An injured sailor awaiting rescue as enormous waves pound his boat.
For West Australians caught in life-threatening emergencies, often the first face they see is one of nine "ambos of the air" who have responded to thousands of call-outs over the past decade.
The Department of Fire and Emergency Services' RAC Rescue chopper has attended a record 339 emergencies this financial year - about 42 missions per month and a 40 per cent increase on the same time last year.
On board the yellow chopper is one of St John Ambulance's critical care paramedics, who witness tragedy and save lives each day.
Seven years into the role, CCP Allan Newbold says no two days are ever the same.
"It is demanding and challenging, but it can be one of the most rewarding jobs you can do," he said.
Traffic accidents are the most common callouts, but search and rescue missions can often place the paramedics in precarious situations.
Mr Newbold and fellow CCP Jason Boschin described a dramatic sea rescue in the middle of winter as one of their most memorable jobs.
The men were sent to a Chinese fishing trawler 80km off Yallingup, where a sailor had been knocked unconscious.
"We winched down on to the deck, waves were breaking over our heads," Mr Boschin said.
"When you're standing on the side of a ship and you see waves that are taller than the ship, it's pretty daunting, you tend to hold on a lot tighter."

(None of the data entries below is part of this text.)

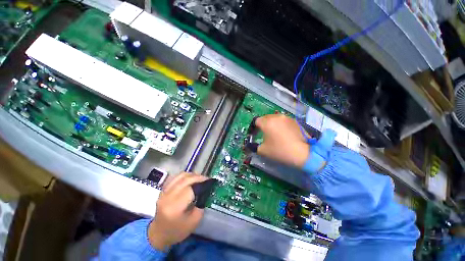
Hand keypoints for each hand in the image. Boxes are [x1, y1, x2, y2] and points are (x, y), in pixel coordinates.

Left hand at [148, 172, 207, 250]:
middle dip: (198, 177)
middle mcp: (167, 197)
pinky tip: (190, 179)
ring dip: (192, 175)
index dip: (201, 182)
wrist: (159, 234)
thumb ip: (201, 203)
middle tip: (206, 179)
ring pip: (180, 176)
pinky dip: (185, 176)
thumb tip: (206, 190)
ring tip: (199, 178)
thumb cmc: (178, 230)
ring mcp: (163, 192)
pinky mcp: (163, 190)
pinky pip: (176, 177)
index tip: (210, 181)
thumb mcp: (195, 221)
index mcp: (175, 208)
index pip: (190, 189)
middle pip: (185, 179)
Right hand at [255, 114, 309, 167]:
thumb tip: (251, 145)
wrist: (303, 153)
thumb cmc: (280, 151)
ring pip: (275, 118)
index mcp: (267, 122)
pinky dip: (281, 125)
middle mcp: (276, 117)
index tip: (255, 134)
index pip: (256, 121)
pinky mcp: (294, 121)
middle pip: (265, 118)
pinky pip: (283, 121)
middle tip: (263, 133)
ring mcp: (286, 118)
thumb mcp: (263, 151)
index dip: (254, 127)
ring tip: (274, 132)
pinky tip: (284, 133)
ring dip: (272, 124)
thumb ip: (254, 146)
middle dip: (263, 124)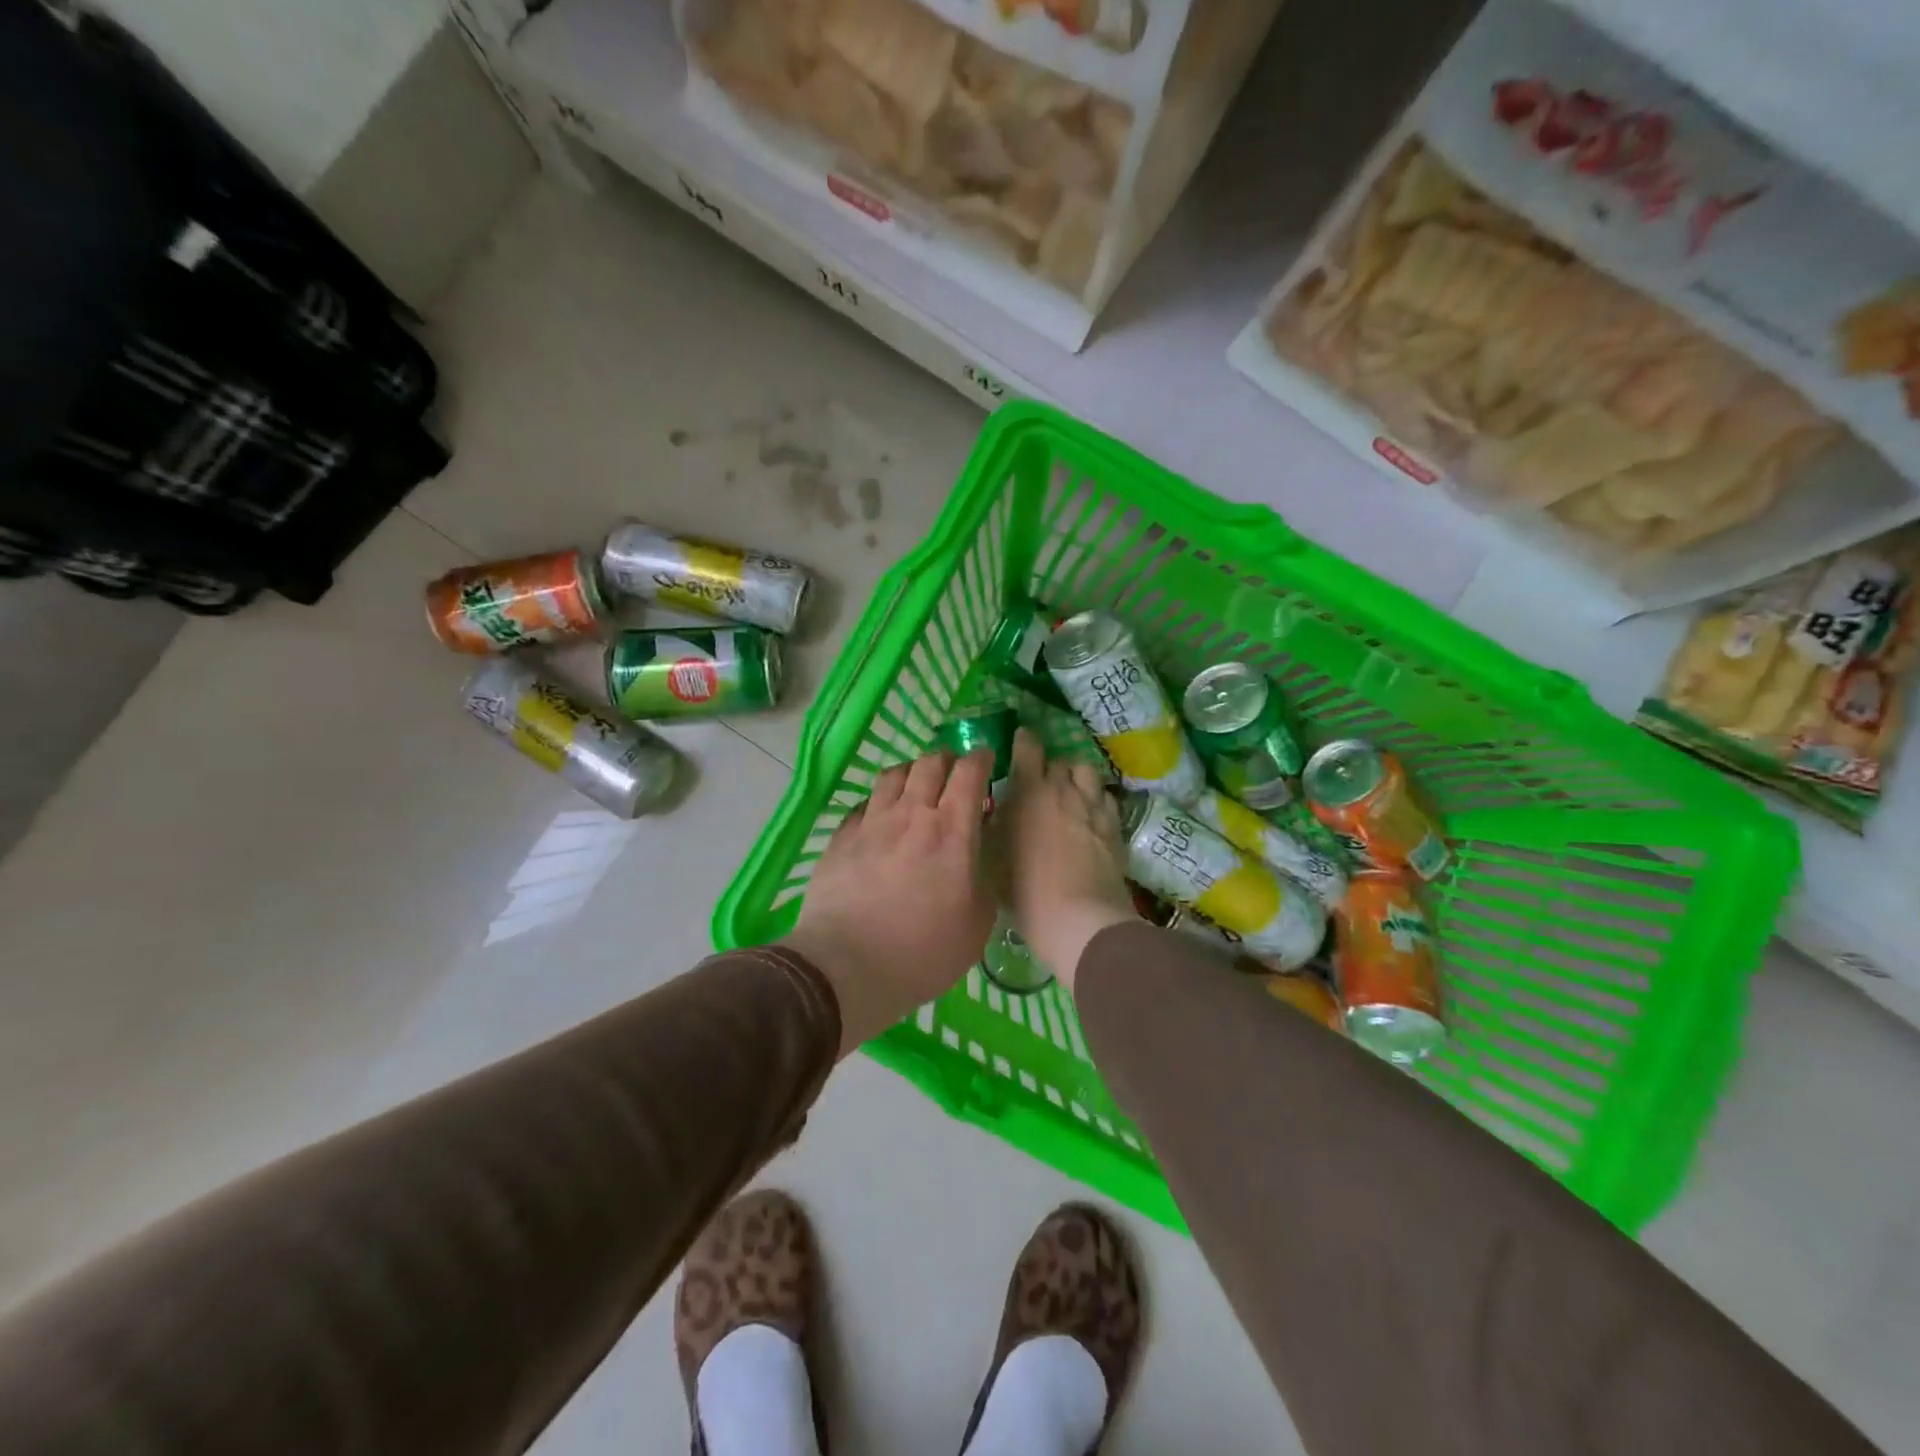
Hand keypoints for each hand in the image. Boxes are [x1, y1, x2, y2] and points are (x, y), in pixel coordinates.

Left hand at [783, 749, 995, 1055]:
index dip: (980, 759)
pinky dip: (879, 803)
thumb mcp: (977, 923)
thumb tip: (975, 858)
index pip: (969, 773)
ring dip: (911, 774)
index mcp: (952, 831)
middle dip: (946, 760)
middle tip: (953, 775)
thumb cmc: (923, 952)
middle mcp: (911, 815)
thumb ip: (981, 878)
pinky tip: (880, 820)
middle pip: (929, 763)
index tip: (986, 760)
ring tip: (915, 789)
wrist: (846, 967)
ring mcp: (871, 823)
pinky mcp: (840, 838)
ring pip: (893, 775)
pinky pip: (864, 804)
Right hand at [997, 729, 1134, 989]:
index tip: (1019, 742)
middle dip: (1048, 767)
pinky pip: (1106, 798)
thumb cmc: (1024, 890)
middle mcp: (1064, 789)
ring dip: (1075, 778)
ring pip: (1087, 773)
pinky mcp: (1116, 826)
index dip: (1023, 740)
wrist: (1080, 919)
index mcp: (1029, 790)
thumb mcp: (991, 856)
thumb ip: (991, 825)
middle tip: (1038, 784)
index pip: (1028, 746)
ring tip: (1069, 794)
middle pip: (1059, 761)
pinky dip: (1096, 800)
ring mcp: (1094, 806)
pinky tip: (1090, 816)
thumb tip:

The man was winched to safety and flown to Royal Perth Hospital for treatment.
Mr Boschin said the job took a huge physical and emotional toll, particularly when paramedics were confronted with traffic fatalities.
"Quite often you're going to a fatality and transporting a surviving family member, and that's pretty hard to deal with," he said.

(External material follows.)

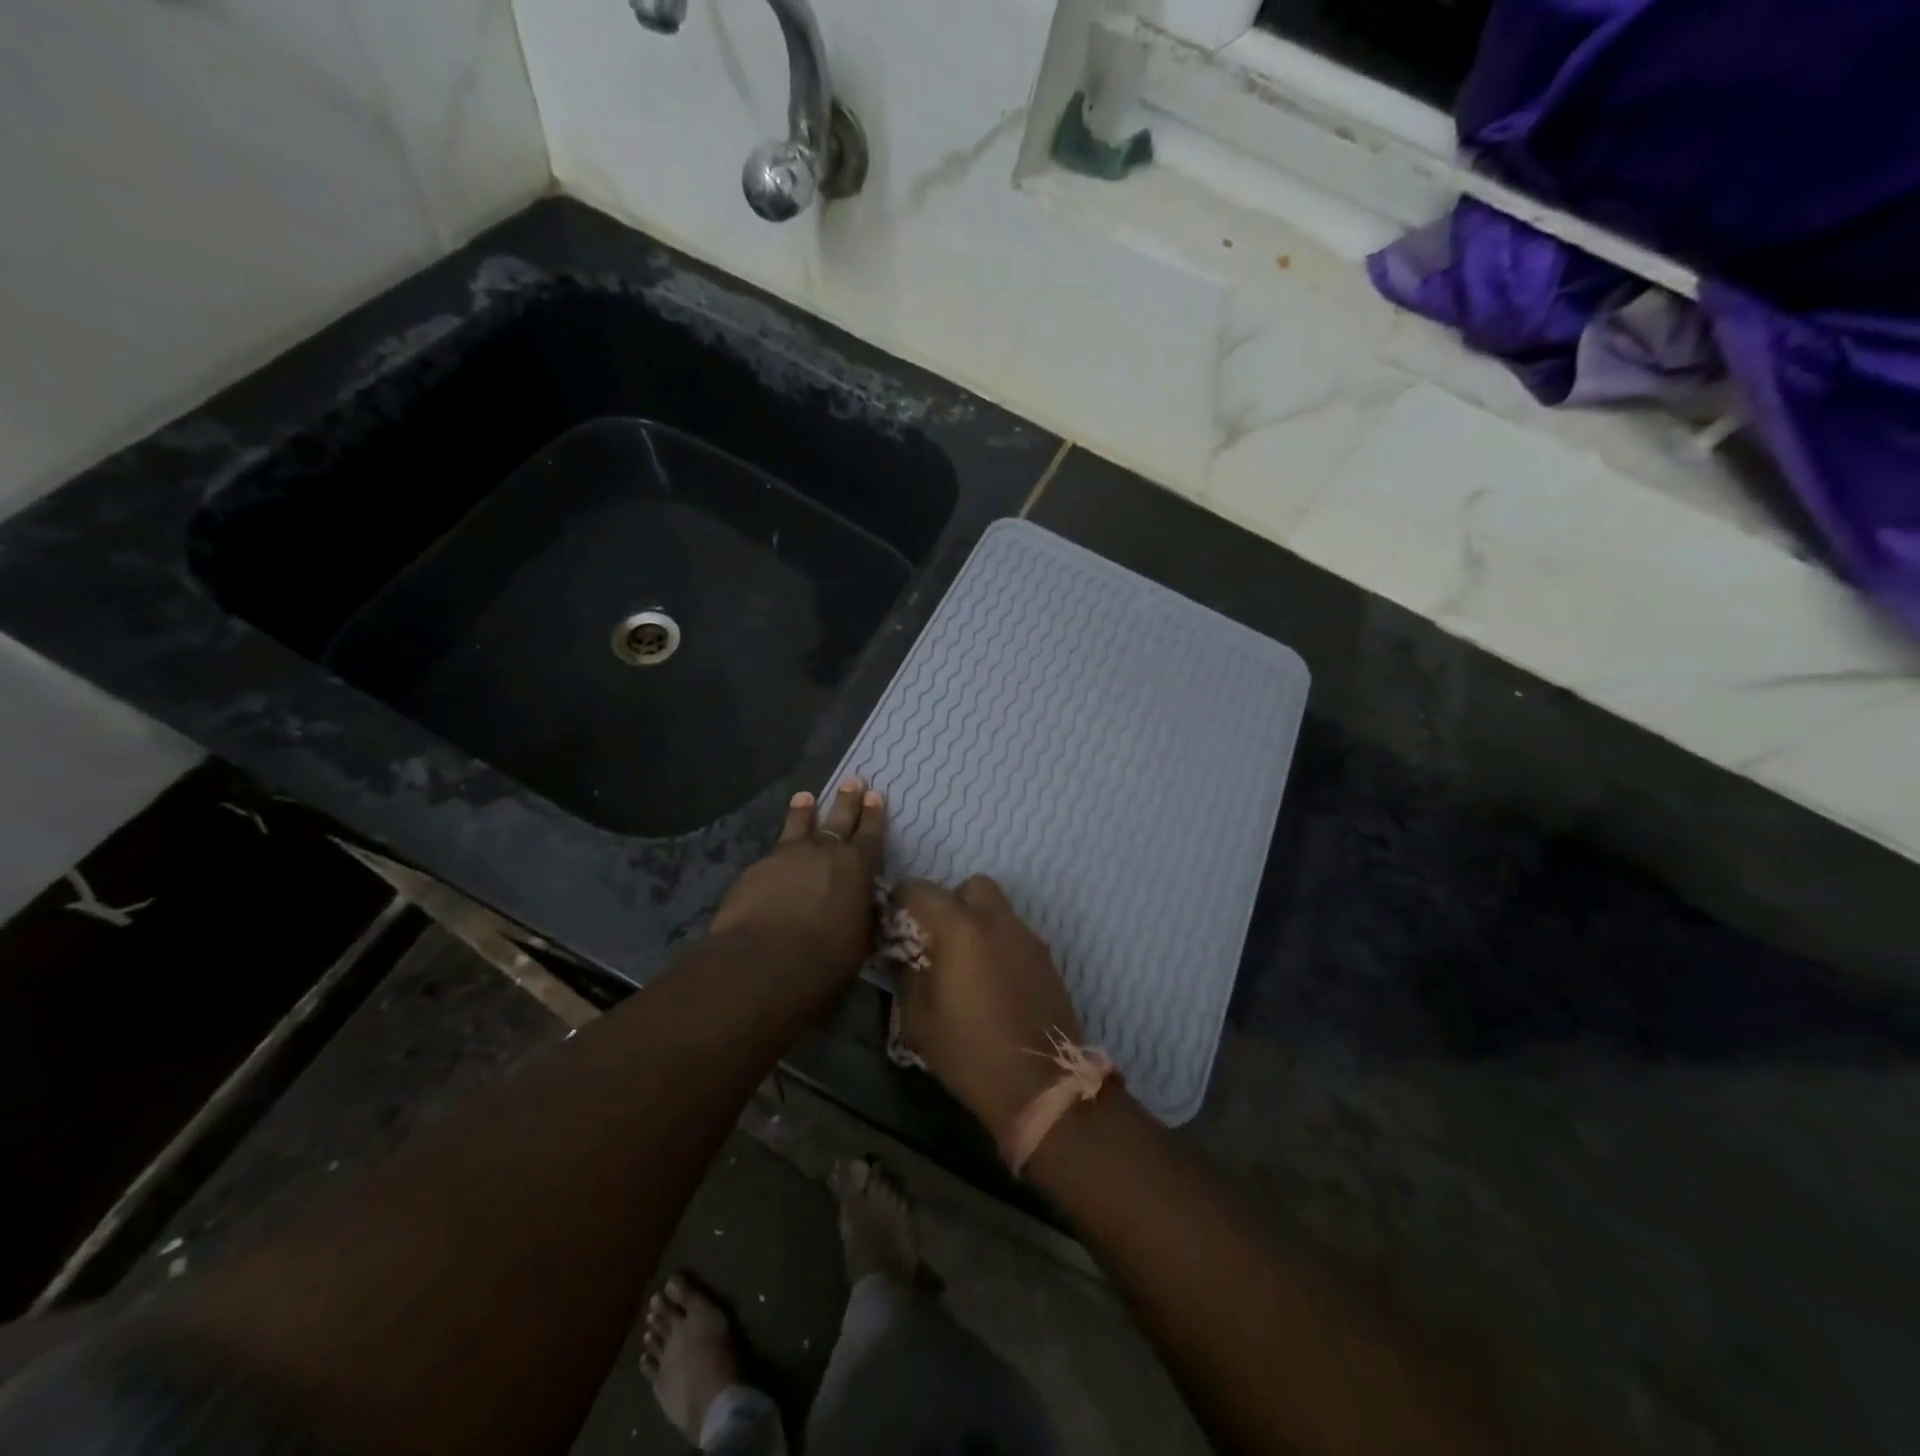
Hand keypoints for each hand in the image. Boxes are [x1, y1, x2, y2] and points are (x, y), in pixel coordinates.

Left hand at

Mr Newbold said it was frustrating to attend the scene of fatal crashes caused by speed or alcohol.
"You think of the waste, what could have been but will never be," he said. "And you always have that feeling of empathy for them, and the family left behind."

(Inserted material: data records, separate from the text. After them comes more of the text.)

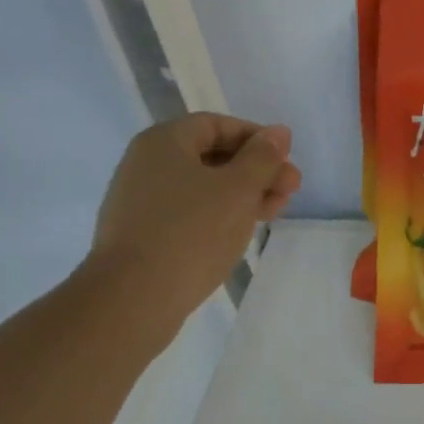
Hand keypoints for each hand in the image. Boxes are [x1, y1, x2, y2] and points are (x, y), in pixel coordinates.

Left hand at [83, 114, 301, 341]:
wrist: (133, 298)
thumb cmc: (192, 231)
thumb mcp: (239, 188)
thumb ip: (263, 157)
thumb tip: (279, 132)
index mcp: (164, 142)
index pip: (217, 125)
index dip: (257, 138)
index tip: (286, 159)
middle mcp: (146, 165)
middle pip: (211, 156)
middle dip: (256, 170)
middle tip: (290, 190)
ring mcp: (141, 202)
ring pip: (203, 187)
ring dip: (243, 195)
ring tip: (274, 213)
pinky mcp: (143, 235)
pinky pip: (188, 213)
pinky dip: (219, 215)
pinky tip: (241, 232)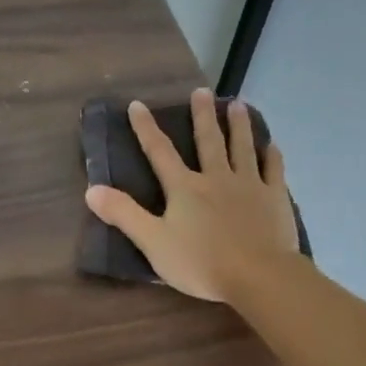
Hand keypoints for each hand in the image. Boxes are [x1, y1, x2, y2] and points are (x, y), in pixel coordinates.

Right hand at [85, 88, 301, 302]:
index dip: (146, 128)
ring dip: (238, 125)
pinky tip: (272, 145)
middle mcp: (216, 178)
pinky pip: (273, 170)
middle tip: (202, 91)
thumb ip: (124, 215)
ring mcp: (249, 185)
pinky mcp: (274, 198)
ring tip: (237, 104)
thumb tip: (91, 190)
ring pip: (242, 147)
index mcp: (184, 188)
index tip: (137, 105)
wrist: (257, 275)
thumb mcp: (153, 242)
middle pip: (208, 141)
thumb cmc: (200, 263)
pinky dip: (271, 155)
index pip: (160, 152)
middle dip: (202, 115)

Mr Newbold will never forget the day in 2011 when he attended a campsite fire in Mandurah that claimed the lives of two teenagers and their father.
"That was the only job where I've felt totally medically overwhelmed, because there was nothing I could do for them," he said.
But for every tragic outcome, there is a memory of a happy ending - such as the time Mr Boschin and the team rescued a pregnant woman from a car accident near Serpentine.
"She went into cardiac arrest a few times but we managed to revive her and the baby was born . . . that's one that sticks in my head," Mr Boschin said.
Mr Boschin was also involved in the rescue of a teenager from Toolbrunup peak in the Stirling Ranges in 2012.
"That was a very tricky one," he said. "He had fallen 10m on to a ledge. I couldn't winch straight down to him, so I had to go further up and walk down with the equipment - there was time pressure with mist and fog coming in."
To become a CCP, paramedics must have three years experience on the road and pass a rigorous round of physical and mental tests.
SJA manager of metropolitan operations Bruce Fraser said there had been growing demand for the chopper in recent months, particularly at long weekends when more motorists were on the road.
About 11 per cent of callouts are within a 50km radius, with 48 per cent of jobs falling beyond 150km of the city and 41 per cent within 100km of Perth.
"We have a good group of dedicated and skilled officers, who do their jobs well," he said.